Existing deployments upgrading from a pre-Alembic version should stamp the database first:

docker compose exec backend alembic stamp head

On Kubernetes:

kubectl exec -n mesh-planner deploy/mesh-planner-backend -- alembic upgrade head

🔄 CI/CD

A GitHub Actions pipeline (.github/workflows/ci.yml) runs on every push and pull request to main:

Job Trigger Description
lint push + PR ruff check and ruff format --check on backend/
test push + PR pytest against a PostgreSQL service container
docker-build PR only Validates both Dockerfiles build successfully
docker-publish push to main Builds and pushes images to GHCR

Published images:

  • ghcr.io/metro-olografix/mesh-planner-backend:<sha> / :latest
  • ghcr.io/metro-olografix/mesh-planner-frontend:<sha> / :latest

📻 LoRa Presets & Hardware

The planner calculates the thermal noise floor as: −174 dBm + 10·log₁₀(BW_Hz) + NF_dB.

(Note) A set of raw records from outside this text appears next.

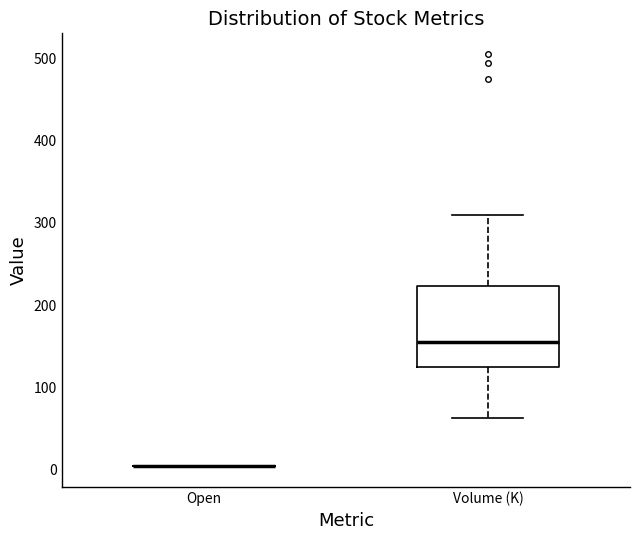

Reading left to right, transcribe this box plot: for each box, give where its median line is, the range the box spans, and where its two whiskers end, as read against the y-axis. The values are not printed on the chart, so give them approximately, as read against the axis.

Open: box collapsed to a line at 0, whiskers 0 to 0
Volume (K): median 160, box 130 to 220, whiskers 60 to 310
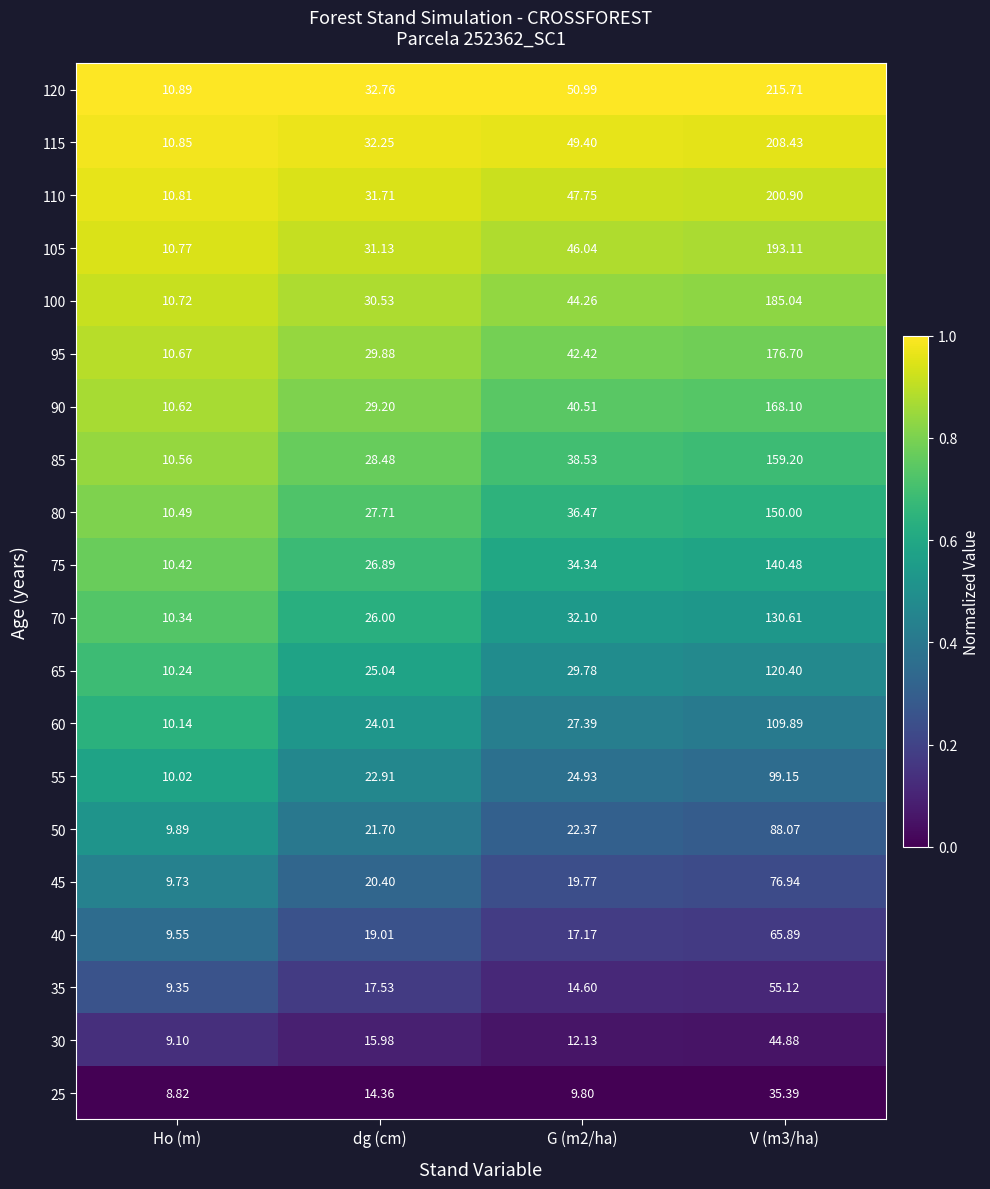

At which category does the chart reach its minimum across all series?

Ho (m)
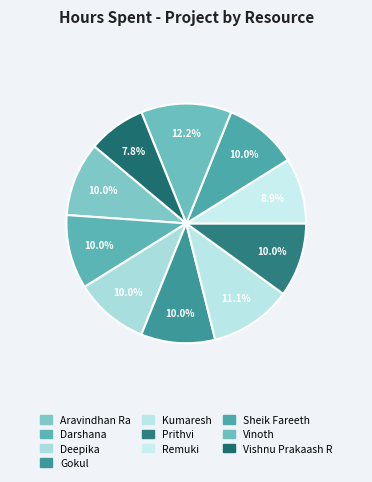

Count the number of slices in the pie.

10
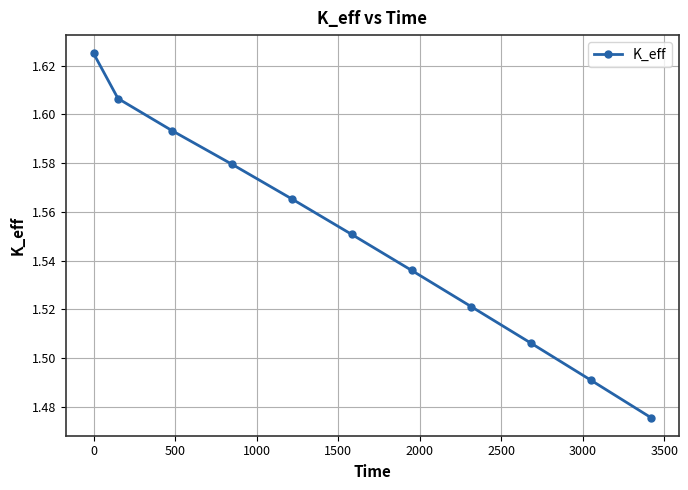

What is the sum of all values?

17.1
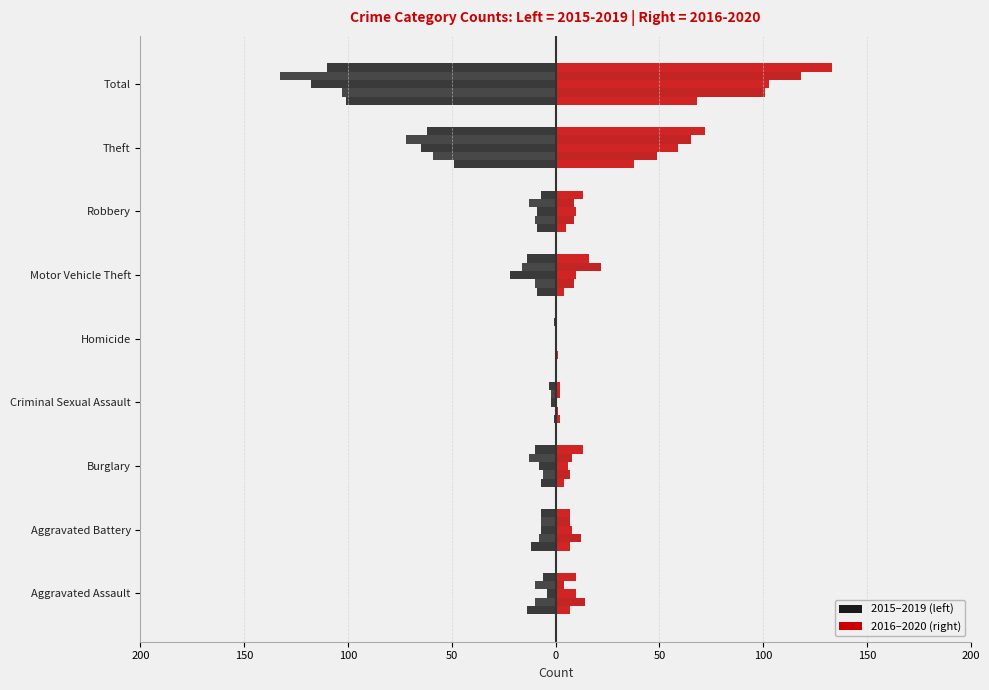

Where does the 2017 series first go above -8?

Aggravated Assault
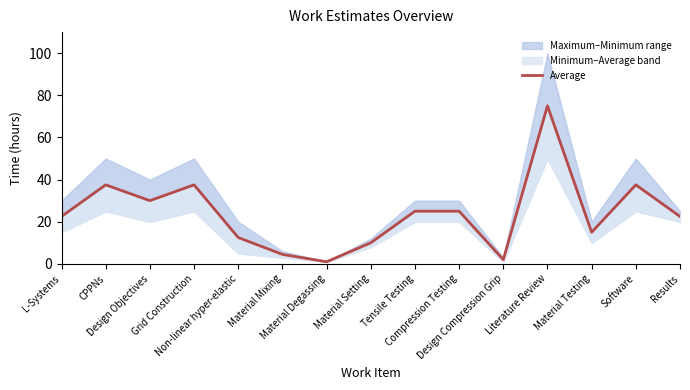

True or false: the data shows 0.7 at Design Compression Grip.

False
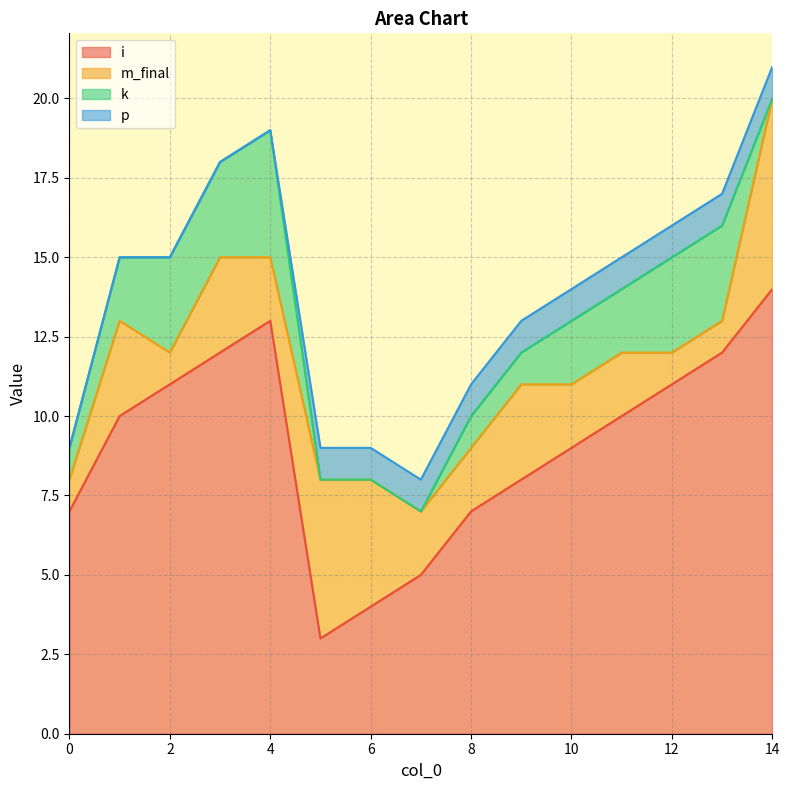

What is the lowest value of the i series?

3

Preset SF BW (kHz) Floor (dBm) Min SNR (dB)
SHORT_FAST 7 500 −114 -7.5
SHORT_SLOW 8 250 −120 -10.0
MEDIUM_FAST 9 250 −121 -12.5
MEDIUM_SLOW 10 250 −121 -15.0
LONG_FAST 11 250 −121 -17.5
LONG_SLOW 12 125 −124 -20.0
VERY_LONG_SLOW 12 125 −124 -20.0

The hardware database contains optimised parameters for over 28 devices, including LilyGo (T-Beam, T-Echo, T-Deck), Heltec, RAKwireless, and Seeed Studio. Custom antenna gains can be set per-node to override hardware defaults.